Communication is also key. These are very complex projects and the ability to communicate all aspects of the program is an important skill. This could be rallying the program team around an idea, talking about the program to a more general audience such, discussing the program with regulators, making proposals to the exec team/board or pitching the program to investors. It could involve talking to a small team, a larger audience or committee with carefully polished slides or getting your point across in a chance meeting in the cafe. Whatever the context, communication is the way that you get decisions made and bring people along with you. In some ways, a project is only as good as the way it’s communicated.
In terms of advice to those wanting to develop into a similar role, in addition to the points above, I would say that another important quality is resilience. This is a tough business and biotech can be a rollercoaster with many challenges. It’s important to go for projects that you are genuinely interested in and are truly motivated to drive forward…this will see you through the challenges!
Mary's team at an offside retreat.
What achievements are you most proud of? Looking back, is there any advice you wish you had received earlier in your career that would have been particularly beneficial?
Honestly, the thing I’m most proud of is having achieved a successful balance between career and family. I continue to do my best to drive forward novel therapies to patients in need and at the same time, have managed to turn out a daughter and two step daughters into the world who are decent human beings!
A piece of advice that I think would have helped me is ‘trust your gut’! Remember that the loudest and most assured sounding voices are not always right - especially in this complex area. So I would say ‘trust your gut’…if something doesn’t sound right, question it; if you sense there is an issue somewhere, follow it up; if something in the environment isn’t right, address it.
How do you maintain a work-life balance in a demanding role like yours?

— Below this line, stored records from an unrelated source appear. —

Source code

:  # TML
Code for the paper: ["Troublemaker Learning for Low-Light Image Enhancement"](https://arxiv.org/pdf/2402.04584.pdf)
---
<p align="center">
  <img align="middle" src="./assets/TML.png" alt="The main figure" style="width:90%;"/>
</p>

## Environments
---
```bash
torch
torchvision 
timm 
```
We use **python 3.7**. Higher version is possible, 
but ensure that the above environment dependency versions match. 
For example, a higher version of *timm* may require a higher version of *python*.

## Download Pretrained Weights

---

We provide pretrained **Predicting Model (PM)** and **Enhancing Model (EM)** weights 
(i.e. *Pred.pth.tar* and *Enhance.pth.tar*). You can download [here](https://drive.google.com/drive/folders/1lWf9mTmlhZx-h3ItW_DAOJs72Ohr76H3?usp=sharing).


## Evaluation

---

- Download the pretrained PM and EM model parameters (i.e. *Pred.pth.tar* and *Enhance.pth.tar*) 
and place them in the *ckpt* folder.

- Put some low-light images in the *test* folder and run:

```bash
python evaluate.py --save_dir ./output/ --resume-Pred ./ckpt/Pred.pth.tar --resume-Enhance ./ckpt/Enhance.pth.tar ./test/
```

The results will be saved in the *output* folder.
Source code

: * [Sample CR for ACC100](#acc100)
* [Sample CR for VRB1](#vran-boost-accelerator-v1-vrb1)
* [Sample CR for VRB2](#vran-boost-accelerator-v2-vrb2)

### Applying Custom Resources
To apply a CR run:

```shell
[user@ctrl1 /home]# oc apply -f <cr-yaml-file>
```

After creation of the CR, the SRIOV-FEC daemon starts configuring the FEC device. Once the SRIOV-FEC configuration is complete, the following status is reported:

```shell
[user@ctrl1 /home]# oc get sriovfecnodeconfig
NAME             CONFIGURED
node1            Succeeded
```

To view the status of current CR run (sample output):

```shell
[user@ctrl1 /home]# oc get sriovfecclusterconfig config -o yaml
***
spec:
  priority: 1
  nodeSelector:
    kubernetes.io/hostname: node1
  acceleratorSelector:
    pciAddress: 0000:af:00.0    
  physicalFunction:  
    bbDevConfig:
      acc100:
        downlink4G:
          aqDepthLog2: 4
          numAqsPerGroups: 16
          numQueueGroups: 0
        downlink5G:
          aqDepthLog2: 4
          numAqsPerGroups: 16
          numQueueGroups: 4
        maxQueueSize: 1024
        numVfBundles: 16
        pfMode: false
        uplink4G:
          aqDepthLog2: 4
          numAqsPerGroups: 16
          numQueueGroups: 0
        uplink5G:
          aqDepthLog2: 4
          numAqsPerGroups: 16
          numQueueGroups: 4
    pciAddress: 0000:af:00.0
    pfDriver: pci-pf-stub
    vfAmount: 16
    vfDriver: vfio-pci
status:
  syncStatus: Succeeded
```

For many years, being a working parent and for a while a single working parent imposed a strict work-life balance. This is like working two jobs (at least!) and means that you don’t have a choice about leaving work on time for example. I actually found that this situation actually improved my focus when at work because I knew I had a limited time to get things done and during that time I did just as well as my peers who appeared to work longer hours.

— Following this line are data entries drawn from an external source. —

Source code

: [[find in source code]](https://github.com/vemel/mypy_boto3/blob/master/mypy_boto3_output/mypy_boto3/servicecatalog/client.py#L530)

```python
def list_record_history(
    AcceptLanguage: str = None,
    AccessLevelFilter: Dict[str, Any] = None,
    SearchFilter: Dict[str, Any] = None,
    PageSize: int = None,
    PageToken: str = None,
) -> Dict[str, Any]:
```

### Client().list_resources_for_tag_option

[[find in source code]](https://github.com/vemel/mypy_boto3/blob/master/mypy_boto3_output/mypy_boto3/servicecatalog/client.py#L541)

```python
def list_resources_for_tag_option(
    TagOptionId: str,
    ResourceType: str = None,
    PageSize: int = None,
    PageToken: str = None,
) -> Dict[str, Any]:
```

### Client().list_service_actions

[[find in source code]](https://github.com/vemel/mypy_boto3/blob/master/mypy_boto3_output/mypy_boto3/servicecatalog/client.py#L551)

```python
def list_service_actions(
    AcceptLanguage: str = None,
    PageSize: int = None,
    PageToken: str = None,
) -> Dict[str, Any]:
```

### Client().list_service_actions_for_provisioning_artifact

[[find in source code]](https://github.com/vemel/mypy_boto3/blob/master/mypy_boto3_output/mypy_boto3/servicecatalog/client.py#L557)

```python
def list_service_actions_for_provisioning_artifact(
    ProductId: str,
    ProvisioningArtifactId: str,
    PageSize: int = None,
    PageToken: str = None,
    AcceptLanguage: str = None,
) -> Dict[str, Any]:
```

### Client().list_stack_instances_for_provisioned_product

These days, with the kids grown up, I can be more flexible with my working time. My main stress-management approach is exercise and I go to the gym or swim most mornings before work. Once I’ve done that I can deal with whatever the day throws at me!
What do you enjoy outside working hours?
Primarily anything active - hiking, cycling, the occasional half marathon with minimal training! I like reading, cooking and also enjoy going to gigs and festivals.

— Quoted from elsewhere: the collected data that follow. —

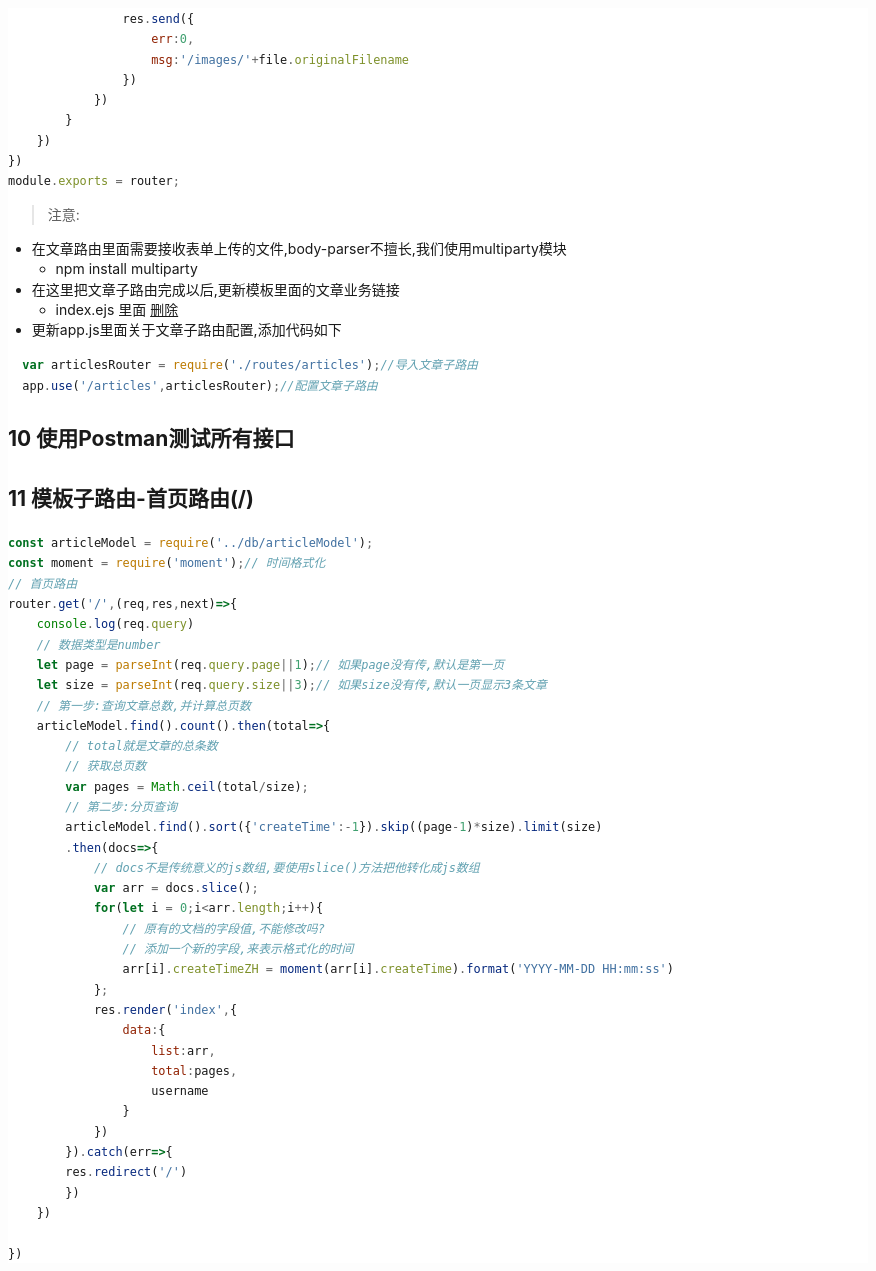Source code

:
 ```js
                res.send({
                    err:0,
                    msg:'/images/'+file.originalFilename
                })
            })
        }
    })
})
module.exports = router;

```
> 注意:
+ 在文章路由里面需要接收表单上传的文件,body-parser不擅长,我们使用multiparty模块
  + npm install multiparty
+ 在这里把文章子路由完成以后,更新模板里面的文章业务链接
  + index.ejs 里面 <a href="/articles/delete">删除</a>
+ 更新app.js里面关于文章子路由配置,添加代码如下
```javascript
  var articlesRouter = require('./routes/articles');//导入文章子路由
  app.use('/articles',articlesRouter);//配置文章子路由
```

## 10 使用Postman测试所有接口

## 11 模板子路由-首页路由(/)
```js
const articleModel = require('../db/articleModel');
const moment = require('moment');// 时间格式化
// 首页路由
router.get('/',(req,res,next)=>{
    console.log(req.query)
    // 数据类型是number
    let page = parseInt(req.query.page||1);// 如果page没有传,默认是第一页
    let size = parseInt(req.query.size||3);// 如果size没有传,默认一页显示3条文章
    // 第一步:查询文章总数,并计算总页数
    articleModel.find().count().then(total=>{
        // total就是文章的总条数
        // 获取总页数
        var pages = Math.ceil(total/size);
        // 第二步:分页查询
        articleModel.find().sort({'createTime':-1}).skip((page-1)*size).limit(size)
        .then(docs=>{
            // docs不是传统意义的js数组,要使用slice()方法把他转化成js数组
            var arr = docs.slice();
            for(let i = 0;i<arr.length;i++){
                // 原有的文档的字段值,不能修改吗?
                // 添加一个新的字段,来表示格式化的时间
                arr[i].createTimeZH = moment(arr[i].createTime).format('YYYY-MM-DD HH:mm:ss')
            };
            res.render('index',{
                data:{
                    list:arr,
                    total:pages,
                    username
                }
            })
        }).catch(err=>{
        res.redirect('/')
        })
    })
    
})
```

What's the culture at bit.bio like?
There is a stronger culture of empowerment and accountability at bit.bio that is unusual for a biotech at this stage and I think this is critical for the creation of high performing teams and will lead to better results. The other major difference is the number of strong female leaders in the company and this was one of the draws to me joining. I know that this will be a key factor in the success of the company and I hope it creates an environment for other women to be successful.